_EXCERPT_
· · · ·

Scott Campbell

(from Blithering Bunny)

Watching BBC 2’s Kilroy: Behind the Tan. In an act of questionable judgement, Kilroy, it seems, has been letting a camera crew follow him around for a long time. The producer, who was constantly asking him questions, clearly sounded unsympathetic. So why did Kilroy do it? Surely he knew that it was a hatchet job in the making?

And hatchet job it was, although everyone involved did their best to look like an idiot.

Kilroy said that Afghans were Arabs, in public. The producer or commentator said “It’s not the sort of mistake a politican can afford to make”. But of course they can, if they’re a BBC-approved Labour politican. It wouldn’t even be reported. It’s just the sort of mistake someone on the right cannot make.

The producer also seemed to think there was something hypocritical in Kilroy claiming that he wanted more openness in politics because he prevented the camera crew from filming some UKIP strategy meetings. Maybe, but it’s not internal strategy meetings that the public want access to, is it?

· · · ·

_Saved data entries_
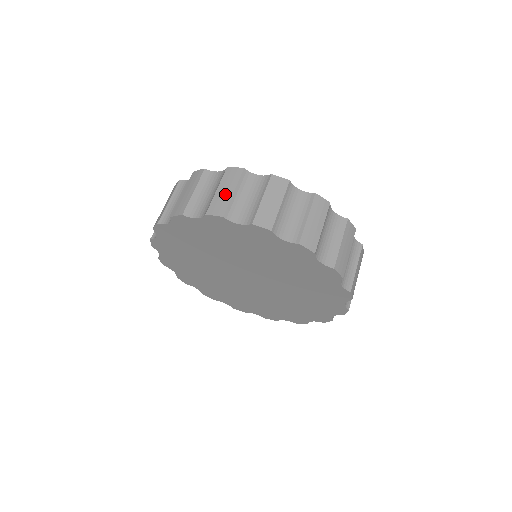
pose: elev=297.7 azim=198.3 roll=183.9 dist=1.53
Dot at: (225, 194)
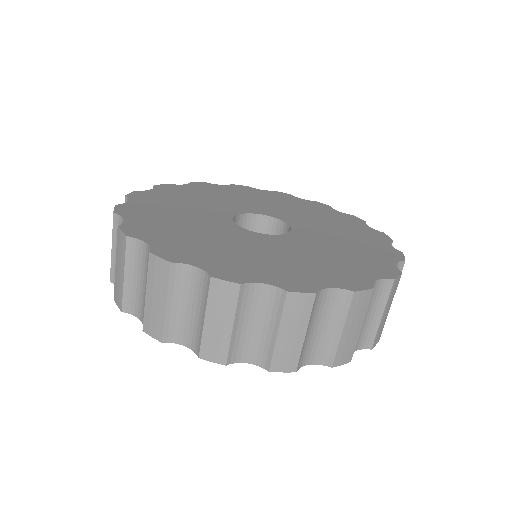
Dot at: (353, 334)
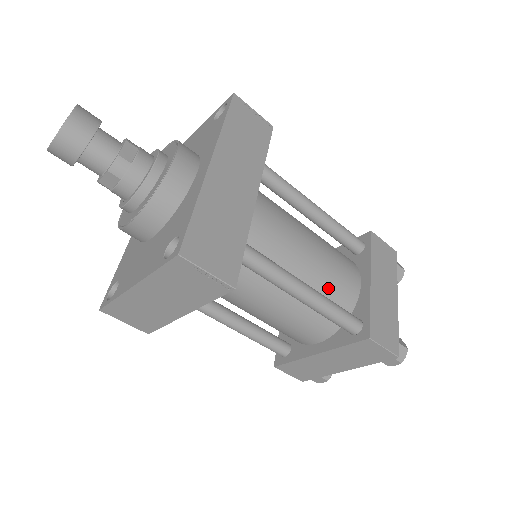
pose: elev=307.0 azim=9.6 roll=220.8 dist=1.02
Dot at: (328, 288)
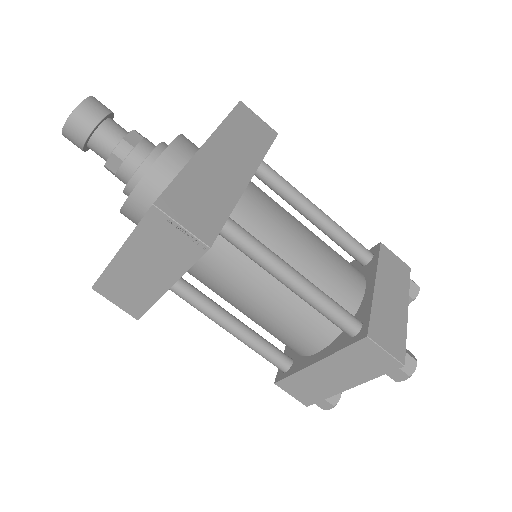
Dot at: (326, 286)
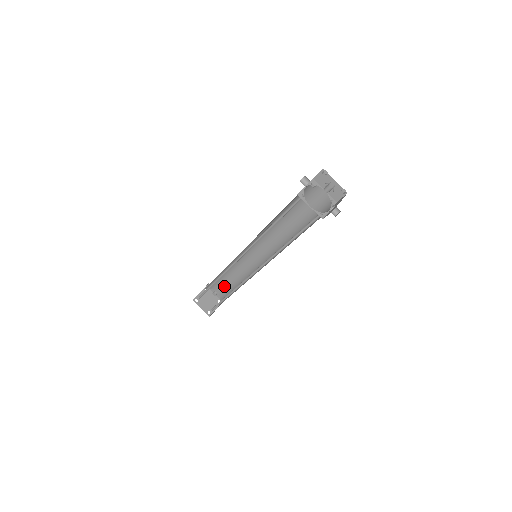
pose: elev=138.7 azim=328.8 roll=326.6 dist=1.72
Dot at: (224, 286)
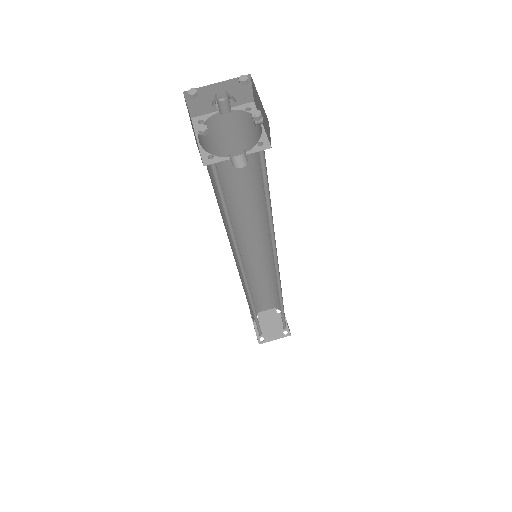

· · · ·

_CHALLENGE_
Reproduce the passage of the Kilroy post starting with "Watching BBC 2’s" and going on through "like an idiot.".

_COMPLETE ANSWER_
Watching BBC 2’s Kilroy: Behind the Tan. In an act of questionable judgement, Kilroy, it seems, has been letting a camera crew follow him around for a long time. The producer, who was constantly asking him questions, clearly sounded unsympathetic. So why did Kilroy do it? Surely he knew that it was a hatchet job in the making?

And hatchet job it was, although everyone involved did their best to look like an idiot.